A lot of mental effort is required in decision making. And it can be scary when you aren’t certain if you’re headed in the best direction. When your back is pushed against the wall, you may want to act fast. But is this the right thing to do? Here are two researched-based approaches to consider.
Getting out of your own way. Remember, you must be emotionally, physically and intellectually fit to render flexible, accurate, and thorough decisions. This is obvious in light of the COVID-19 pandemic. A psychologist suggests often it is our mindset—not our circumstances—that matters. Sometimes it’s the mental clutter that paralyzes you in the midst of making swift and right decisions. Your self-sabotaging actions can be a crisis within itself. For example, you can bring on self-generated stress by failing to prioritize, failing to see and implement the simplest solutions to the challenge or failing to maintain a balance between being cautious or carefree. Getting out of your own way requires that you are able to spot your negative thinking habits and worst-case-scenario ideas. All you have to do is tweak both your thinking and your behavior. Here’s how:
- Identify deeply-held beliefs that steer your decisions. For example, the belief “I must make the perfect decision” might drive you to stall or even fear being criticized. A strategy to help might be to replace to the unattainable standard of perfection with a more accurate standard such as “I will make the best possible decision”. Thinking along these lines will shift your perfectionist behavior to a flexible behavior to help push back on stress.

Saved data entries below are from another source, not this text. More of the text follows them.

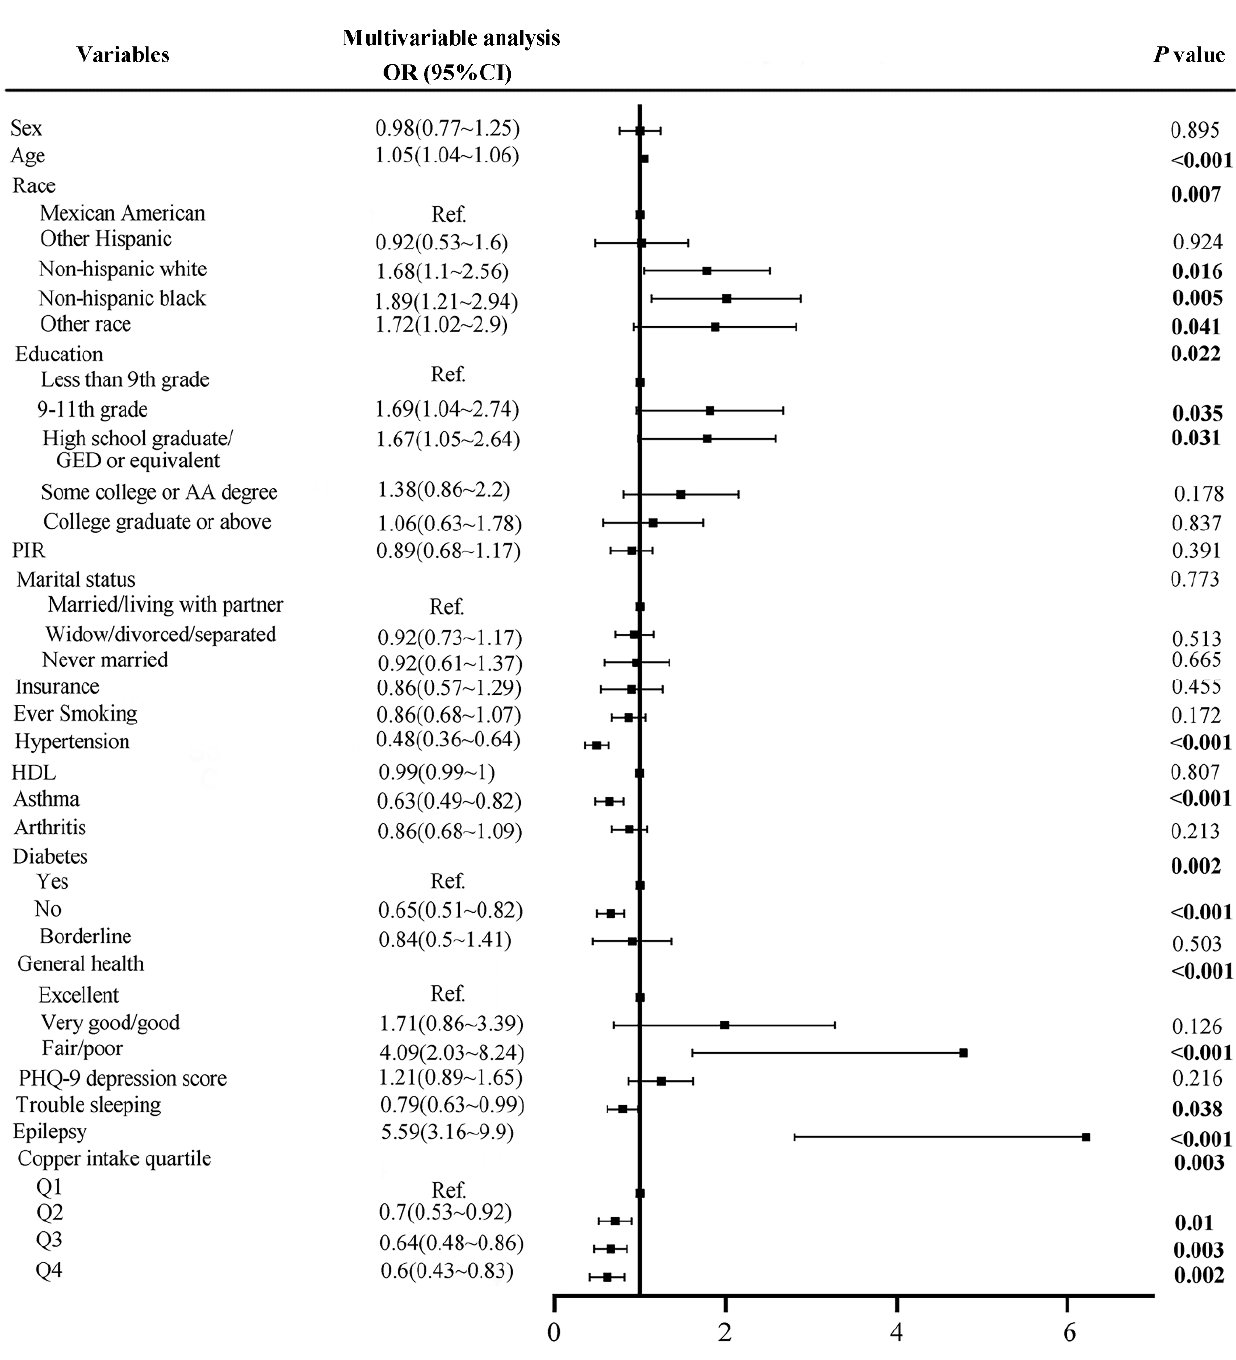
Figure 2. Forest plot of stroke risk factors before matching. Subsequently, a stratified analysis was used to assess whether the association between copper intake and stroke risk differed by sex, age (<65 and ≥ 65 years), smoking status, hypertension, and diabetes. When the analysis was stratified by sex, the association between copper intake and stroke risk was more significant in female individuals ( p = 0.002; Table S1). Similarly, the association between copper intake and stroke was more meaningful in individuals aged <65 years old ( p = 0.013; Table S2), individuals with hypertension ( p = 0.002; Table S3), individuals who smoke ( p = 0.027; Table S4), and individuals with diabetes ( p = 0.013; Table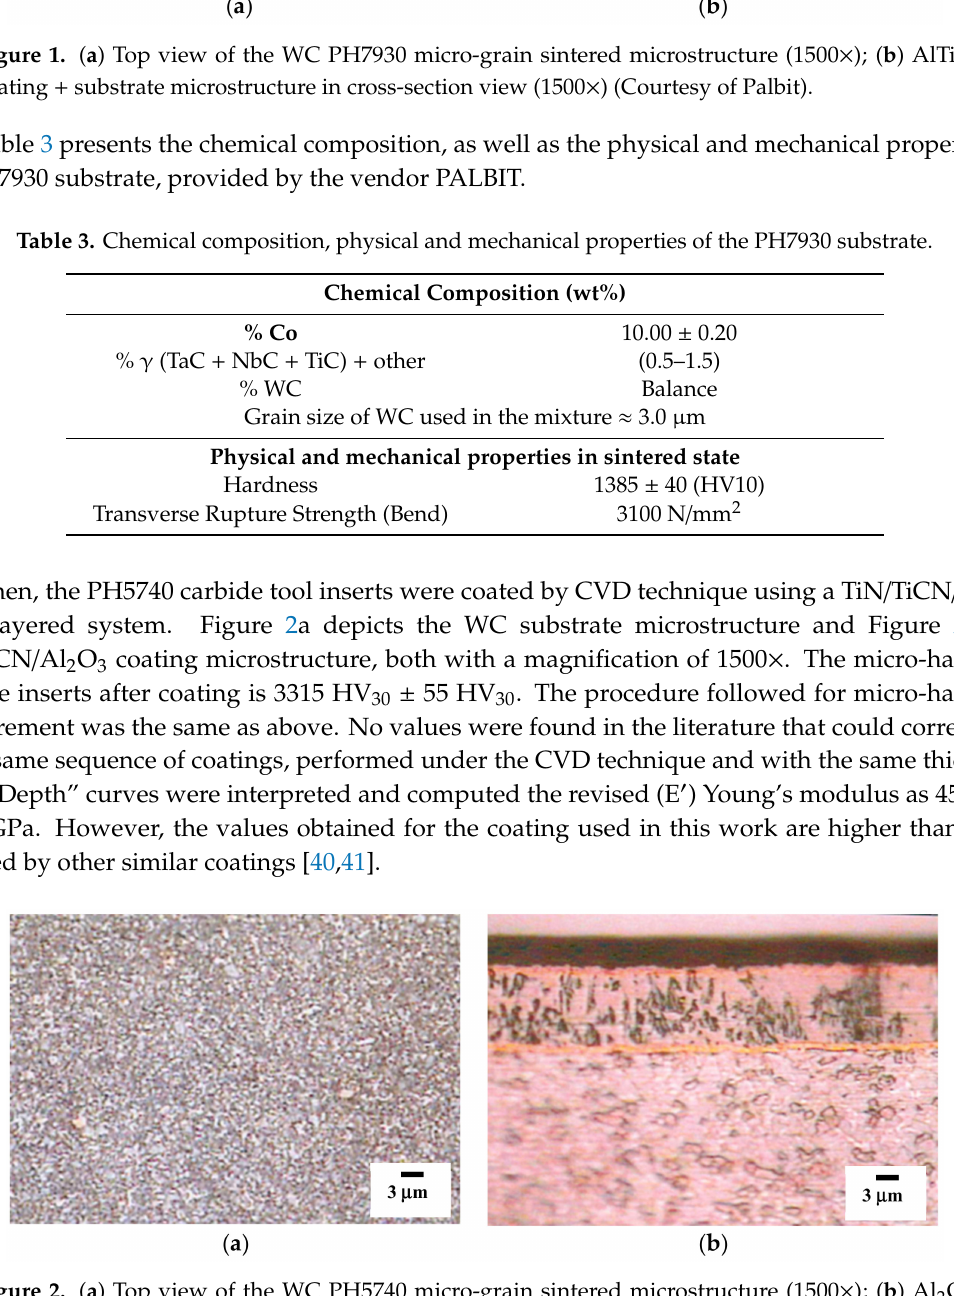
Figure 2. ( a ) Top view of the WC PH5740 micro-grain sintered microstructure (1500 × ); ( b ) Al 2 O 3 coating + substrate microstructure in cross-section view (1500 × ) (Courtesy of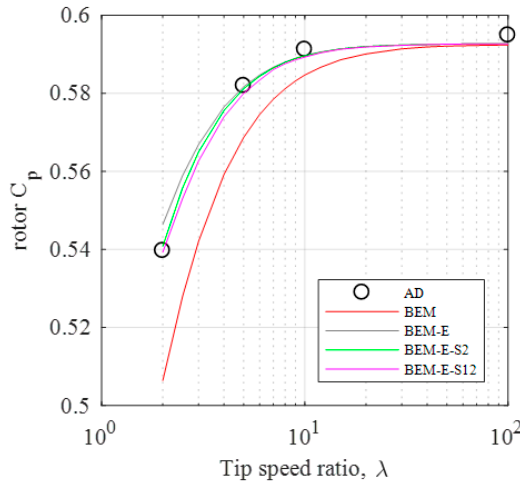
Figure 13. Optimal rotor C p versus tip-speed ratio for the AD and BEM methods.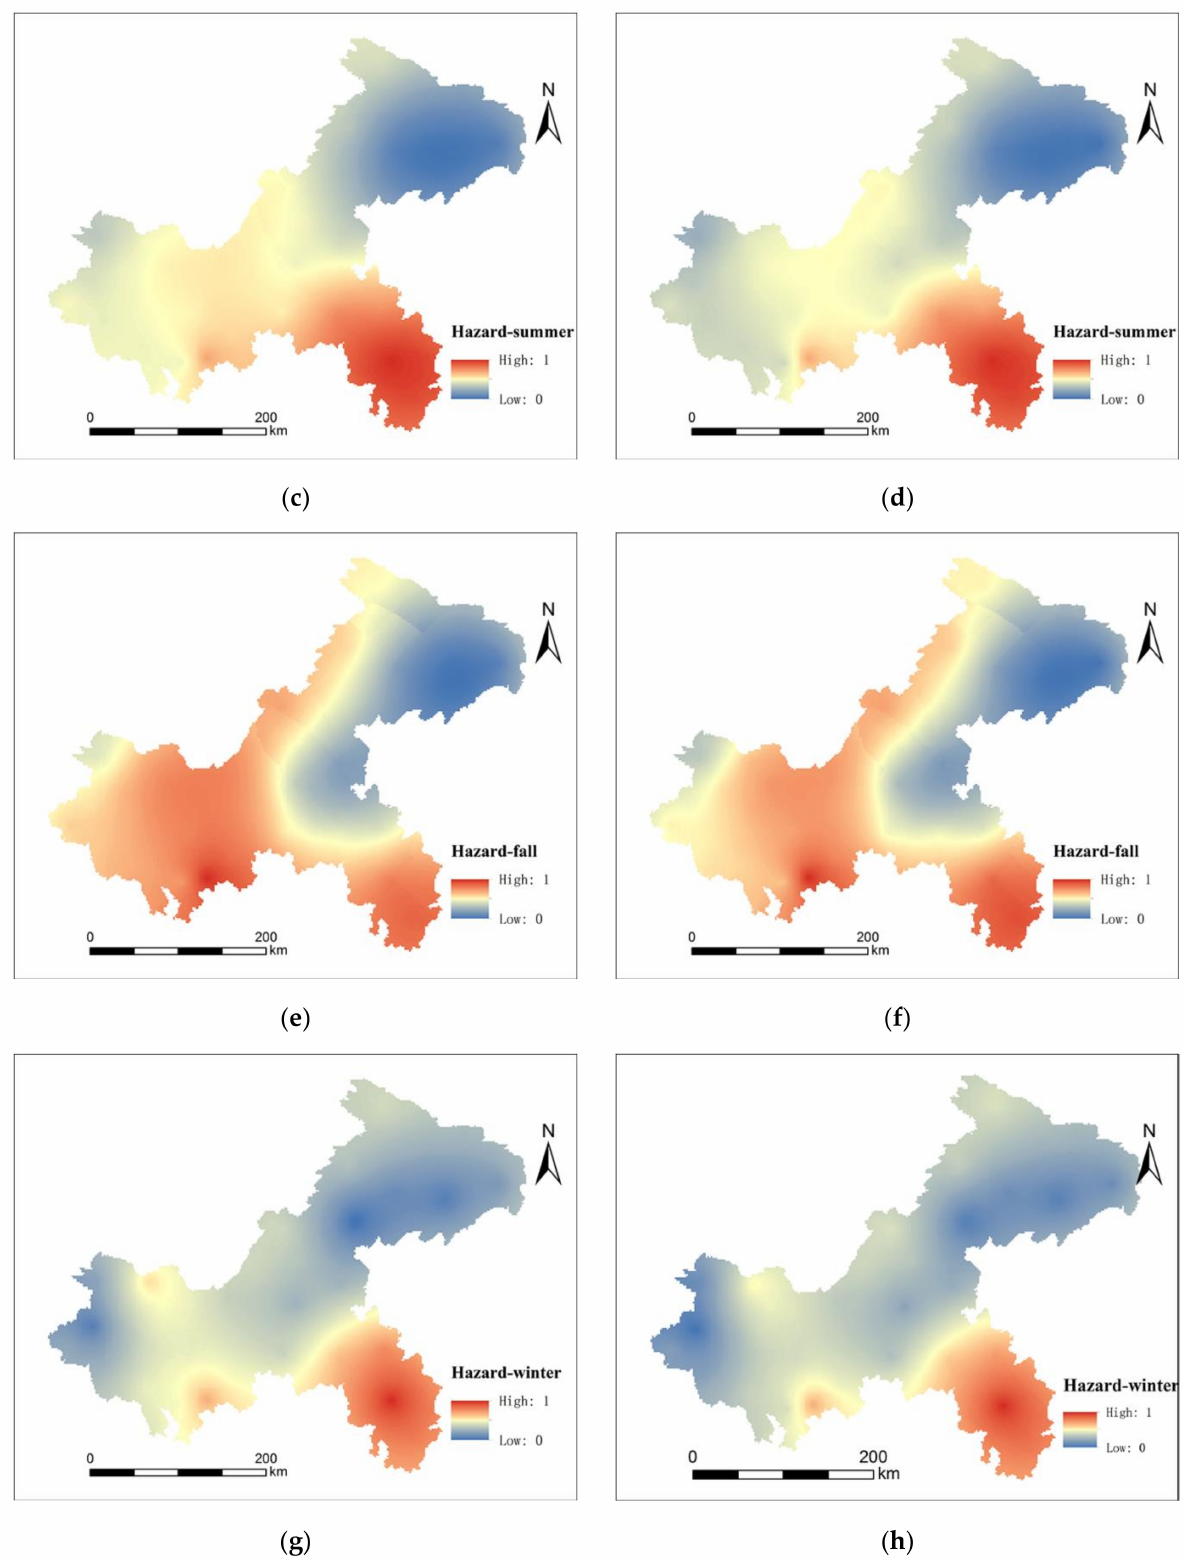
Figure 5. Spatial distribution map of flood hazard in four seasons during 2018: ( a ) Spring—AHP, ( b ) Spring—TFN-AHP, ( c ) Summer—AHP, ( d ) Summer—TFN-AHP, ( e ) Fall—AHP, ( f ) Fall—TFN-AHP, ( g ) Winter—AHP, ( h )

- Balance your emotions. An easy way to get out of your way is learning when to show emotions and when not to. When you leverage your positive emotions as Dr. Barbara Fredrickson’s research has shown, it helps you to broaden your mind and build your creative thinking resources such as becoming solution-focused, which builds your psychological strengths.
Catching your bias. When making hard decisions or a decision at any level, you want to avoid bias at all costs. Cognitive bias is having the tendency to make irrational decisions or take illogical actions. For example, you may look for information that supports your existing beliefs, and reject data that goes against what you believe; jump to conclusions; place too much faith in your own knowledge or see the future based on the past. These are dangerous as they can lead to missed opportunities and poor choices. Here’s how to catch biases like these.
- Challenge information and data. Discuss your ideas and strategies with an outsider. Don’t be afraid or embarrassed by doing this. Ask the person to play devil’s advocate and challenge your intended direction.
- Review your decision making history. Look for times you may have rushed to judgment in the past. If you’re considering laying off your people, first analyze the consequences. Write it out on paper. Then consider the consequences if you don’t. Then make the comparison.
- Evaluate all of your options in one swoop. When you put everything on the table before you all at once you’re less prone to bias.
- Look at trends from different angles. This helps to not look at information chronologically but through a different lens.
With tensions at an all-time high, successful decision making requires careful personal preparation. I am not referring to only getting the facts and data straight because poor decisions can still surface with having good data.
You want to slow-down mindless reactions, removed distractions for flexible, accurate and thorough thinking and at best, trust your ability to make the right call. Remember, your brain is cheering for you. It wants you to feel confident and safe. While in a crisis, a healthy place to start is a place of humility and awareness that perhaps you really don’t know what is the best decision.